Same-sex couples in Scandoval County in north-west New Mexico have been able to obtain marriage licenses since 2004-FEB-20. However, it is expected that the state will ignore them. As of 2003-NOV, 37 states have enacted "Defense of Marriage Acts" (DOMAs) that ban same-sex marriage. Other states have similar legislation pending.

The status of same-sex marriage across the U.S. as of 2003-NOV-19 is shown below:

During 2000-MAR, 61% of California voters supported Proposition 22, which defined marriage as being restricted to between one man and one woman. But Proposition 22 and many of the DOMA laws only control the institution of marriage. They do not prevent a legislature from creating a new set of laws which cover a different type of relationship -- typically called civil unions or domestic partnerships -- for same-sex couples. A state would then recognize committed relationships among its citizens in two ways:

It would retain the existing system of marriage for heterosexual couples -- for one man and one woman -- intact. Heterosexual couples who plan to marry in the future would find that nothing is changed; the regulations, privileges, obligations, benefits etc would be the same as always. Nothing would change for existing heterosexual couples who were married in the past. States typically grant about 400 rights and privileges to each married couple. The federal government separately contributes an additional 1,000 benefits to them.

A state legislature could then create a similar system, usually called civil unions, for same-sex couples -- i.e. for two men or for two women. These would grant some or all of the approximately 400 state benefits that have been previously granted only to married couples. But over 1,000 federal rights and privileges that married couples receive automatically would be withheld from "civil unionized" couples because of the federal DOMA law. It prohibits the federal government from recognizing civil unions. The constitutionality of that law is in doubt.

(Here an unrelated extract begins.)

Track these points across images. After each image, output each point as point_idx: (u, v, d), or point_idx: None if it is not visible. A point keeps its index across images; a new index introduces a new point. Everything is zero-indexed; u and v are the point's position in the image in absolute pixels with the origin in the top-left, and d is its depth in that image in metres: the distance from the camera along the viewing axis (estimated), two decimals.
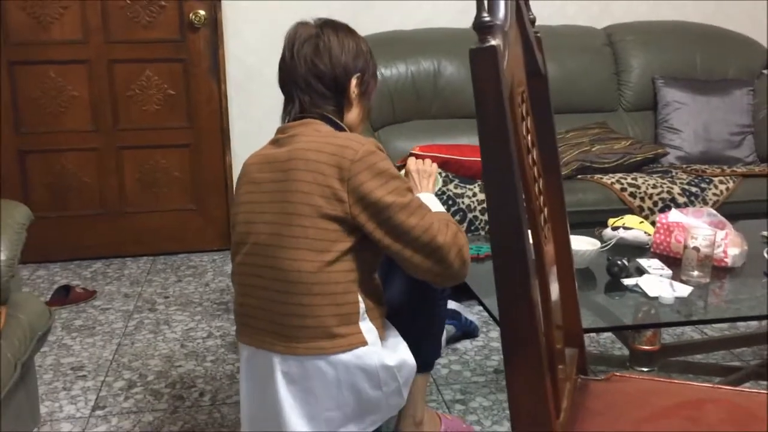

The legislators of the state of Vermont set up such a civil union system which went into effect in mid-2000. On 2003-SEP-19, bill AB 205 was signed into law in State of California to set up a system of domestic partnership which is very similar to the civil unions in Vermont. It comes into effect at the beginning of 2005. A number of other states have registration procedures for same-sex couples which grant them limited benefits.

The Supreme Court of Massachusetts ruled on SSM on 2003-NOV-18 that the state cannot refuse to marry any of the seven gay and lesbian couples that petitioned the court. This decision is generally being interpreted as allowing all same-sex couples to marry, as of 2004-MAY

The graphic may be in error; we can find no reference to a registry for same-sex couples in Alaska on the Internet.